到时夜已深沉,简雍正欲熄灯就寝,忽闻叩门声急,披衣开门,见是刘备,揉着眼笑道:

“玄德兄深夜造访,可是军中有变?”

刘备不及寒暄,将方才所思和盘托出。

简雍先是一愣,继而抚掌大笑:

“玄德啊,你这是爱才心切,反乱了方寸!”

“依我看,卓方并非有意疏远,实乃天性使然!”

“玄德可还记得,卓方拜的是哪位高贤为师?”

刘备忙应:

“记得,乃是隐世修真的道门前辈!”

“正是!”

简雍捻须而笑:

“道家讲究清静自然,待人接物,贵在淡泊从容。卓方言行举止,皆浸染此风,岂是做作?”

“不过——玄德忧心也非全无道理。”

他顿了顿,压低声音道:

“我细察多日,卓方所好者,唯二耳——厨艺与美人!”

“主公忘了?他府中日日炊烟袅袅,不是蹲在菜畦里侍弄青蔬,便是手把手教那小丫鬟调酱炖汤!”

刘备双目骤亮:

“宪和所言极是!”

“该给卓方娶房媳妇了!”

“男儿成家,方能安心立命,收束心神!”

“不错!”

简雍含笑点头:

“不止娶妻,若有貌美温婉的女子,主公也不妨赏赐一二——”

说着眨了眨眼,笑意狡黠:

“就看玄德舍不舍得咯!”

刘备闻言,袍袖一振,慨然道:

“有何舍不得?我刘备岂是吝啬之人!只要能得卓方赤诚相付,千金美人,皆可奉上!”

“只是眼下军中并无佳丽,吴郡境内,可有合适人选?”

简雍唇角微扬,慢悠悠道:

“主公,巧了——我军中确有一位!”

“哦?”

刘备精神一振:

“哪家闺秀,堪配卓方?”

简雍忙道:

“前日与桥蕤将军闲谈,问及家事。他说膝下一子顽劣不堪,倒有个胞弟,膝下育有两女,俱是端庄娴雅,容貌清丽,举止大方。”

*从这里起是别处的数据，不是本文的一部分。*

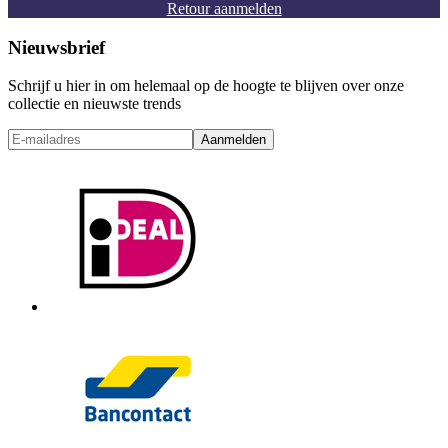
Retour aanmelden
Nieuwsbrief
Schrijf u hier in om helemaal op de hoogte te blijven over onze
collectie en nieuwste trends
Aanmelden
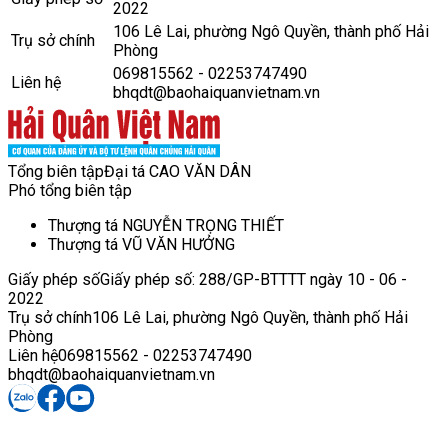
2022
106 Lê Lai, phường Ngô Quyền, thành phố Hải
Trụ sở chính
Phòng
069815562 - 02253747490
Liên hệ
bhqdt@baohaiquanvietnam.vn
Tổng biên tập
Đại tá CAO VĂN DÂN
Phó tổng biên tập
Thượng tá NGUYỄN TRỌNG THIẾT
Thượng tá VŨ VĂN HƯỞNG
Giấy phép số
Giấy phép số: 288/GP-BTTTT ngày 10 - 06 -
2022
Trụ sở chính
106 Lê Lai, phường Ngô Quyền, thành phố Hải
Phòng
Liên hệ
069815562 - 02253747490
bhqdt@baohaiquanvietnam.vn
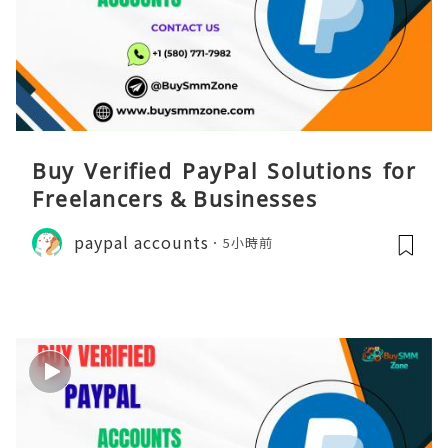
Buy Verified PayPal Solutions for
Freelancers & Businesses
paypal accounts
5小時前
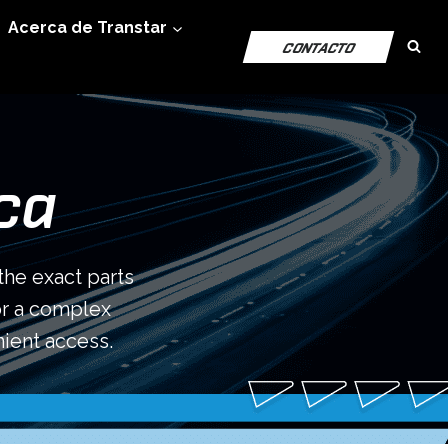
Acerca de Transtar
CONTACTO
ca
the exact parts
or a complex
ient access.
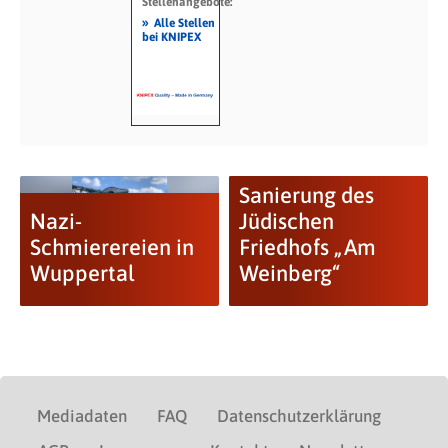
Stellenangebote:
»
Alle Stellen
bei KNIPEX
Sanierung des
Nazi-
Jüdischen
Schmierereien in
Friedhofs „Am
Wuppertal
Weinberg“
Mediadaten
FAQ
Datenschutzerklärung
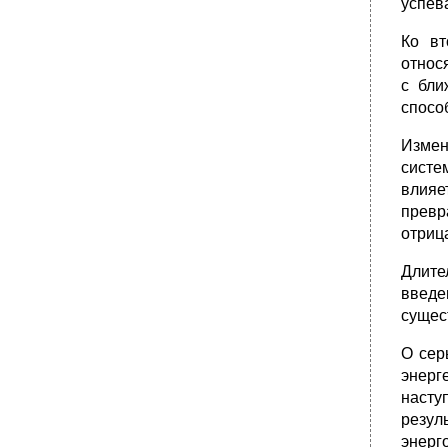
успева
Ко вт
относ
с бли
спосо
Измен
систе
влияе
превр
отриц
Длите
введе
сущес
О сер
энерг
насту
резу
энерг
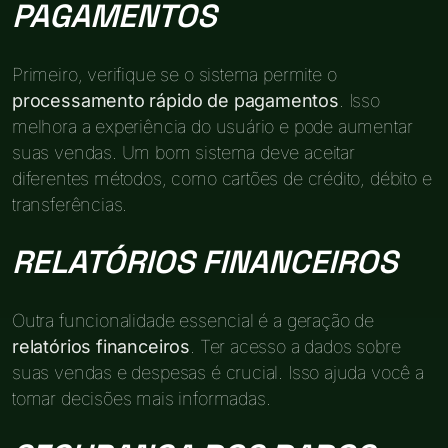
PAGAMENTOS
Primeiro, verifique se o sistema permite o
processamento rápido de pagamentos
. Isso
melhora a experiência do usuário e pode aumentar
suas vendas. Um bom sistema deve aceitar
diferentes métodos, como cartões de crédito, débito e
transferências.
RELATÓRIOS FINANCEIROS
Outra funcionalidade essencial é a geração de
relatórios financeiros
. Ter acesso a dados sobre
suas vendas e despesas é crucial. Isso ajuda você a
tomar decisões mais informadas.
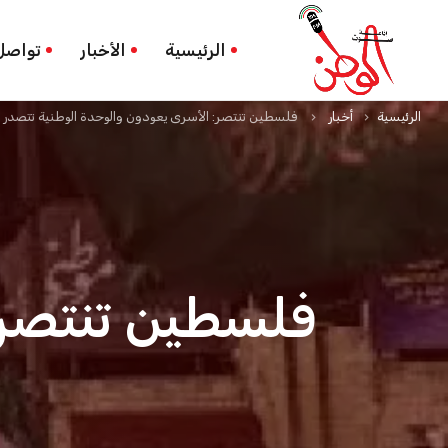
الرئيسية
الأخبار
تواصل
الرئيسية
أخبار
فلسطين تنتصر: الأسرى يعودون والوحدة الوطنية تتصدر 
keyboard_arrow_right
keyboard_arrow_right
فلسطين تنتصر:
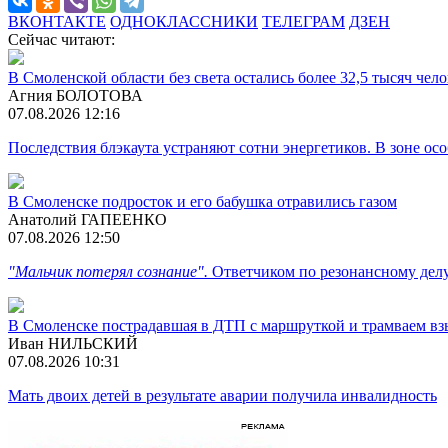
ВКОНТАКТЕ
ОДНОКЛАССНИКИ
ТЕЛЕГРАМ
ДЗЕН
Сейчас читают:
В Смоленской области без света остались более 32,5 тысяч чел
Агния БОЛОТОВА
07.08.2026 12:16
Последствия блэкаута устраняют сотни энергетиков. В зоне ос
В Смоленске подросток и его бабушка отравились газом
Анатолий ГАПЕЕНКО
07.08.2026 12:50
"Мальчик потерял сознание".
Ответчиком по резонансному дел
В Смоленске пострадавшая в ДТП с маршруткой и трамваем вз
Иван НИЛЬСКИЙ
07.08.2026 10:31
Мать двоих детей в результате аварии получила инвалидность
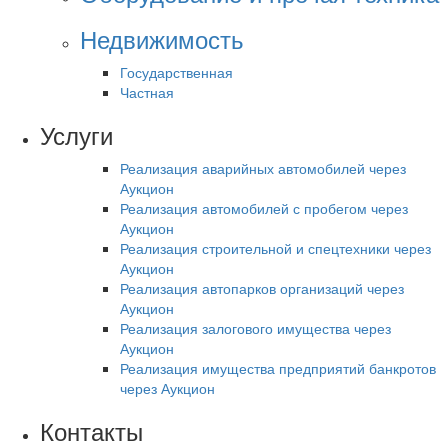
Недвижимость
Государственная
Частная
Услуги
Реализация аварийных автомобилей через
Аукцион
Реализация автомобилей с пробегом через
Аукцион
Реализация строительной и спецтехники через
Аукцион
Реализация автопарков организаций через
Аукцион
Реализация залогового имущества через
Аукцион
Реализация имущества предприятий банкротов
через Аукцион
Контакты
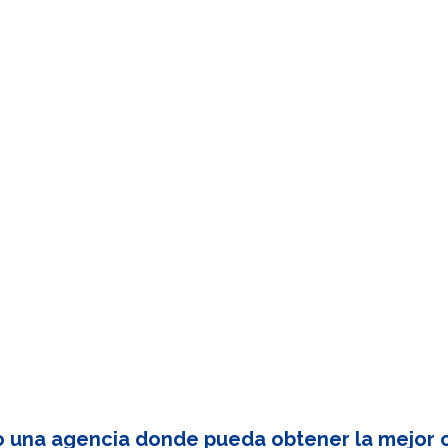
o una agencia donde pueda obtener la mejor c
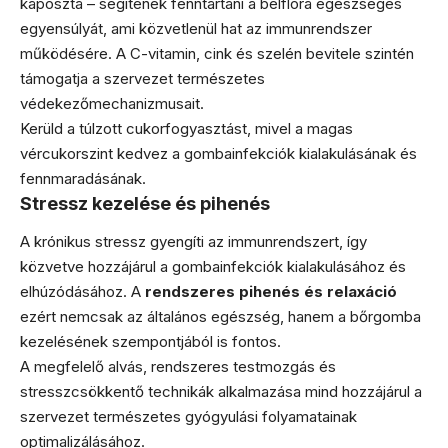
káposzta – segítenek fenntartani a bélflóra egészséges
egyensúlyát, ami közvetlenül hat az immunrendszer
működésére. A C-vitamin, cink és szelén bevitele szintén
támogatja a szervezet természetes
védekezőmechanizmusait.
Kerüld a túlzott cukorfogyasztást, mivel a magas
vércukorszint kedvez a gombainfekciók kialakulásának és
fennmaradásának.
Stressz kezelése és pihenés
A krónikus stressz gyengíti az immunrendszert, így
közvetve hozzájárul a gombainfekciók kialakulásához és
elhúzódásához. A
rendszeres pihenés és relaxáció
ezért nemcsak az általános egészség, hanem a bőrgomba
kezelésének szempontjából is fontos.
A megfelelő alvás, rendszeres testmozgás és
stresszcsökkentő technikák alkalmazása mind hozzájárul a
szervezet természetes gyógyulási folyamatainak
optimalizálásához.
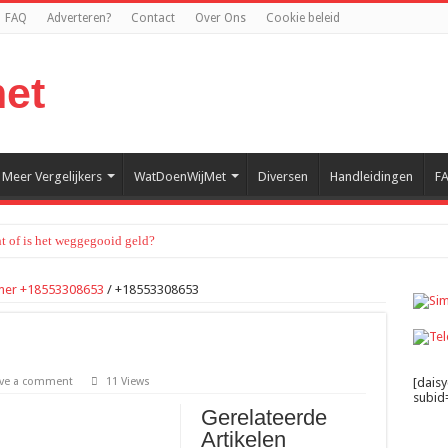
FAQ
Adverteren?
Contact
Over Ons
Cookie beleid
Meer Vergelijkers
WatDoenWijMet
Diversen
Handleidingen
F
t of is het weggegooid geld?
mmer +18553308653
/
+18553308653
ve a comment
11 Views
[dais
subid=
Gerelateerde
Artikelen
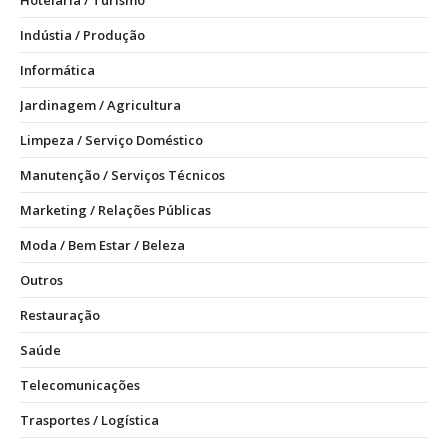
Hotelaria / Turismo
Indústia / Produção
Informática
Jardinagem / Agricultura
Limpeza / Serviço Doméstico
Manutenção / Serviços Técnicos
Marketing / Relações Públicas
Moda / Bem Estar / Beleza
Outros
Restauração
Saúde
Telecomunicações
Trasportes / Logística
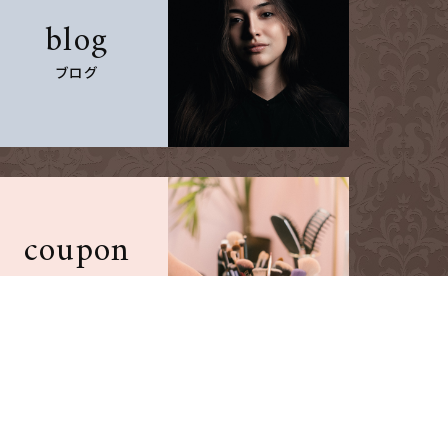
blog
ブログ
coupon
クーポン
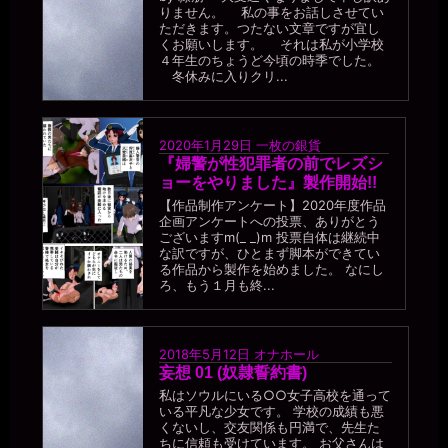
りません。 私の事をお話しさせてい
2026年6月28日 - 20:27
ただきます。つたない文章ですが宜し
そりゃ、イカンなぁ。自分を人間だと勘違いしてる証拠だぞ。
くお願いします。 それは私が小学校
４年生のちょうど今頃の時季でした。
miiki0119
冬休みに入りクリ...
2026年6月28日 - 20:27
うう。。申し訳ありませんでした。。
一枚の銀貨
2026年6月28日 - 20:30
2020年1月29日
一枚の銀貨
今もまたマンコを濡らしてるのか？ 自室だからと裸になってんの
『婦警が性犯罪者の前でレズシ
か？
ョーをやりました』製作開始!!
【作品制作アンケート】2020年度作品
miiki0119
企画アンケートへの投票、ありがとう
2026年6月28日 - 20:31
ございますm(_ _)m 投票自体は継続中
うう。。
な訳ですが、ひとまず脚本ができてい
一枚の銀貨
る作品から製作を始めました。 なにし
2026年6月28日 - 20:32
ろ、もう１月も終...
おや？ 図星か？
miiki0119
2026年6月28日 - 20:34
2018年5月12日
オナホール
うう。。マンコは溢れちゃってます。。椅子にディルドを貼って全
妄想 01 (奴隷誓約書)
裸でマンコに入れてますぅ。。
私はソウルにいる○○女子高校を通って
いる平凡な少女です。 学校の成績も悪
一枚の銀貨
くないし、交友関係も円満で、先生た
2026年6月28日 - 20:35
ちに信頼も受けています。 お父さんは
それは、ログインする前から入れてたということか？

“桥家本是吴郡望族,门风清正,若得其侄女为卓方之妇,可谓珠联璧合!”

刘备颔首称善,却又迟疑道:

“只是不知桥蕤是否应允?”

简雍莞尔一笑,胸有成竹:

“桥蕤入我营以来,对卓方尤为激赏,曾私下调侃:‘若得卓方为婿,死而无憾!’”

“今若知主公有意提亲,他必拍案叫绝,欢喜不尽!”

“好!”

刘备当即击掌:

“此事便烦劳宪和走一趟了!”

简雍朗声一笑:

“玄德放心——红媒牵线,我最拿手!”

云凡当然不清楚老刘正悄悄替他物色婚事。

一夜酣眠过后,次日清晨,他便携潘璋直奔陆府而去。